Reputation: 12049
How can I load a data file with a .pig_schema
schema file in the same directory?
The official Apache Pig documentation and this answer lack any proper explanation of what the different schema fields mean or the different data type values are.

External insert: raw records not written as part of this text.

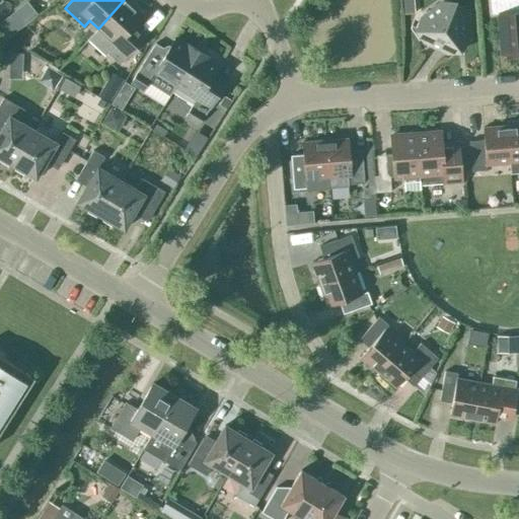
[(124,0),(98,28),(107,36),(99,46),(121,64),(141,42),(129,30),(143,15),(134,7),(134,6),(130,0),(124,0)]
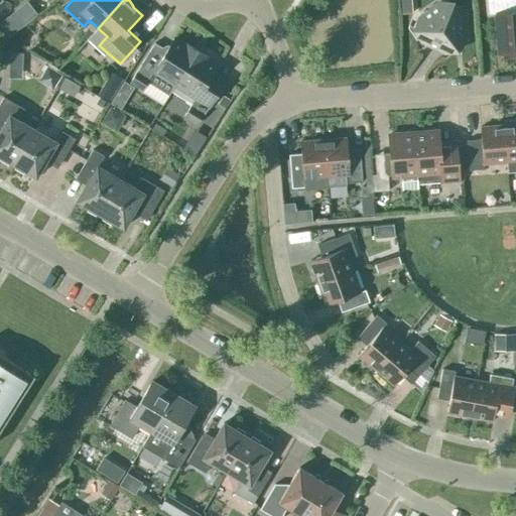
[(499,53),(515,51),(515,0),(486,0),(488,14),(496,13),(499,53)]
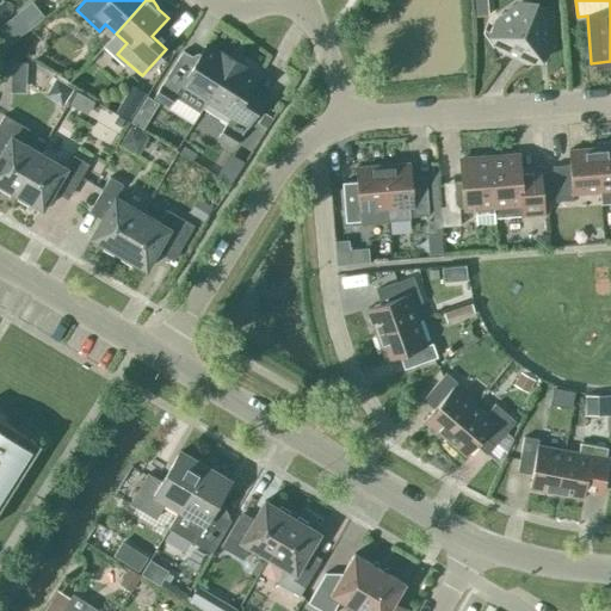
[(520,2),(495,20),(499,51),(526,63),(551,47),(548,16),(520,2)]
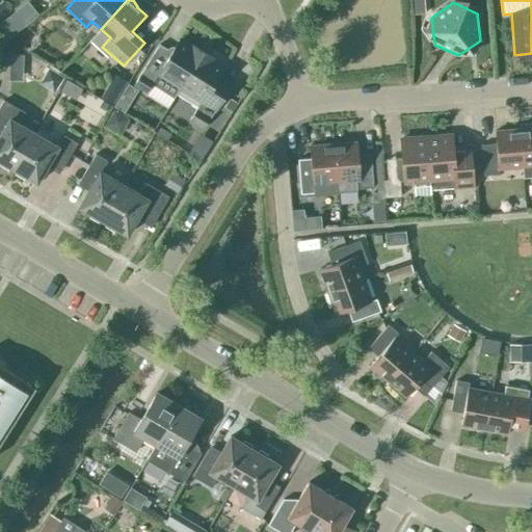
[(31,4),(0,25),(10,40),(41,19),(31,4)]
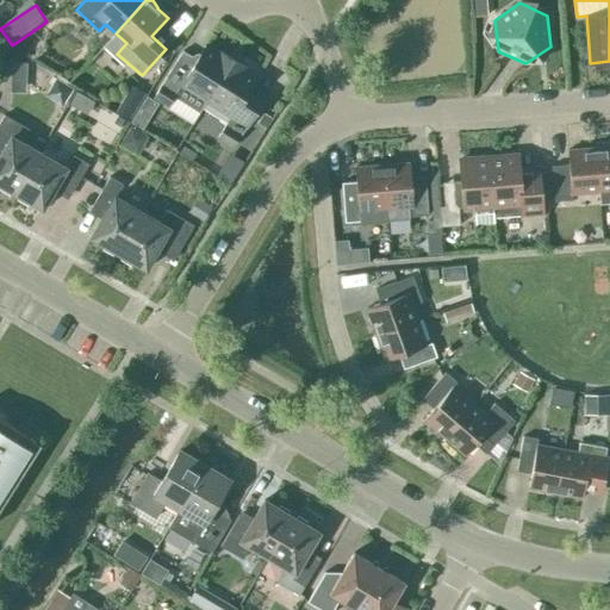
[(206,101),(232,60),(207,44),(197,61),(182,51),(154,97),(169,106),(175,97),(199,111),(206,101)]
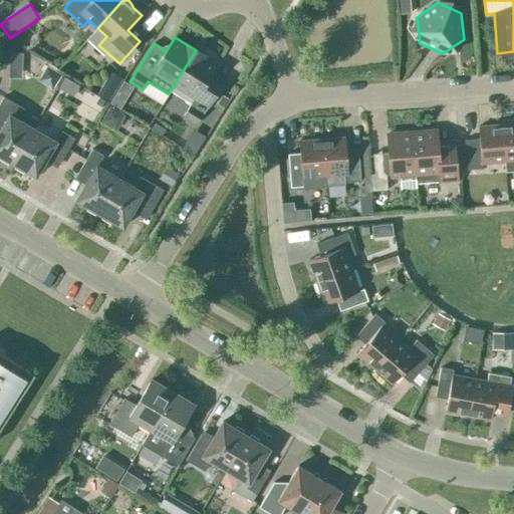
[(23,52),(0,50),(0,75),(22,76),(23,52)]
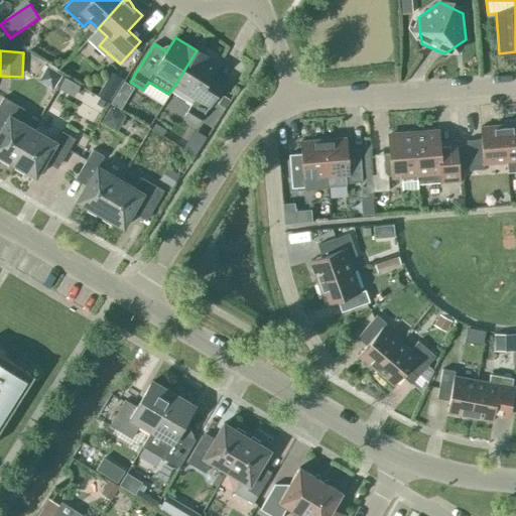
[(197,50),(174,86),(196,99),(184,116),(198,124),(222,86),(210,78),(219,65),(197,50)]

Could someone give a better, more detailed example?
Upvotes: 1
Views: 1504
Reputation: 12049
When you load data in Pig, you can optionally define its schema in a .pig_schema
JSON file that sits in your data directory:
data/
├── data_file.csv
└── .pig_schema
If your data_file.csv
looks like:
3,0,(mybytearray),{(1.7)},[wesam#2.9]
9,8,(mybytearray),{(0.6)},[elshamy#6.5]
and you use this .pig_schema
file:
{
"fields": [
{
"name": "myint",
"type": 10
},
{
"name": "mylong",
"type": 15
},
{
"name": "mytupe",
"type": 110,
"schema": {
"fields": [
{
"name": "mybytearray",
"type": 50
}
]
}
},
{
"name": "mybag",
"type": 120,
"schema": {
"fields": [
{
"name": "mytupe",
"type": 110,
"schema": {
"fields": [
{
"name": "myfloat",
"type": 20
}
]
}
}
]
}
},
{
"name": "mymap",
"type": 100,
"schema": {
"fields": [
{
"name": null,
"type": 25
}
]
}
}
]
}
and load your data with this Pig script.
b = LOAD '/path/to/data' USING PigStorage(',');
your data will have the following schema:
b: {myint: int,mylong: long,mytupe: (mybytearray: bytearray),mybag: {mytupe: (myfloat: float)},mymap: map[double]}
In the .pig_schema
JSON file, the value of the "fields"
key is an array of all the fields you have in your data. Every field is defined by a JSON object with:
"name"
field name (e.g: "my_field"
)."type"
integer representing the type of the field (e.g: 55
) (see type values below)."schema"
[optional] defines schema for complex types (tuple
, bag
, map
).The "type"
values for the different Pig data types are:
int : 10
long : 15
float : 20
double : 25
bytearray : 50
chararray : 55
map : 100
tuple : 110
bag : 120
Upvotes: 2